As retirements go, Jay-Z's paltry three-year absence from the rap game seems more like an extended vacation - although the workaholic Shawn Carter has doubtless spent the time not lounging pool-side, but poring over balance sheets and strategy documents as the chief executive and president of Def Jam. Indeed, one wonders at what point it was that he and his fellow executives decided that the company's waning profile required the return of its leading player, like the Chicago Bulls tempting Michael Jordan back from his brief flirtation with minor-league baseball.

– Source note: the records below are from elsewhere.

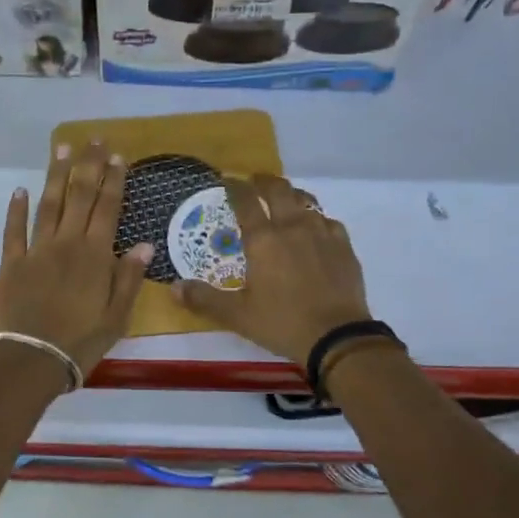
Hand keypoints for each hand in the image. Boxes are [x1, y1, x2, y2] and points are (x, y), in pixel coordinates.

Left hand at [0, 140, 152, 375]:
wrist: (32, 359)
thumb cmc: (81, 341)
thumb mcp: (117, 316)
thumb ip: (128, 278)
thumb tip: (145, 245)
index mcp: (95, 255)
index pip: (108, 208)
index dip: (114, 180)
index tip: (118, 156)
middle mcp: (67, 243)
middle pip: (80, 196)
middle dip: (88, 165)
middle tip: (93, 140)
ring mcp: (36, 250)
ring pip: (48, 204)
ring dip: (56, 175)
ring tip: (61, 149)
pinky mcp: (12, 263)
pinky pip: (14, 230)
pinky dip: (16, 209)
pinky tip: (19, 190)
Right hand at [174, 173, 371, 368]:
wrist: (338, 337)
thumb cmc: (282, 323)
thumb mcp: (237, 316)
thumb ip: (205, 299)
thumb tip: (174, 287)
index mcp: (263, 240)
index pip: (245, 201)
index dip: (235, 187)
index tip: (227, 181)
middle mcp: (292, 227)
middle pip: (278, 190)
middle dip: (264, 181)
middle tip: (255, 182)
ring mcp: (321, 233)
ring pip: (306, 201)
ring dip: (291, 196)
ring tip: (284, 200)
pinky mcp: (344, 246)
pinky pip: (328, 221)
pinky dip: (316, 218)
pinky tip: (315, 229)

Certainly, it doesn't appear as if it was the most enthusiastic of leaps back into the fray. "Gotta admit, a little bit, I was sick of rap," he concedes on the title-track, "But despite that, the boy is back." Except that, for much of the album, Jay-Z seems keen to emphasise how far beyond boyhood he has grown. In "30 Something" he boasts of now smoking Cubans instead of blunts, and of indulging his wealth with a little taste and restraint. But then, at a certain level of celebrity - certainly that at which he and Beyoncé hang out with Chris Martin and Gwyneth Paltrow - discretion assumes far greater importance than self-advertisement. Speaking of which, the megastars' platinum-plated friendship results here in the unusual Jay-Z/Coldplay collaboration "Beach Chair", undoubtedly the oddest piece either party has been involved in, with Martin's crepuscular chords furnishing the backdrop to Jay-Z's rap about life inside and out of the comfort zone: "Life is but a beach chair/Songs like a Hallmark card, until you reach here" - lines that, surely, can't be a sly dig at the blandness of the lyrics on the band's X&Y album? Can they?
As you'd expect, the twin themes of "I'm back!" and "I'm rich!" dominate the album, with the briefest of nods to the more socially-conscious issue of America's post-Katrina shame in "Minority Report" - suggesting that, for all his verbal facility, Jay-Z could use a touch more imagination as regards subject matter. Musically, too, the album is more accomplished than innovatory (that "Walk On The Wild Side" bassline just sounds so old now). But there are several notable moments nonetheless, including "Beach Chair", Swizz Beatz's dynamic beat to "Dig A Hole", and The Neptunes' best groove in ages underpinning "Anything" with an infectious, scuttling cow bell. The most distinctive production on the album, however, is on "Do U Wanna Ride", where Kanye West and the smoky-voiced John Legend give their old mentor an indication of how the hip-hop terrain has changed during his time in the boardroom. Duly minuted, I'm sure.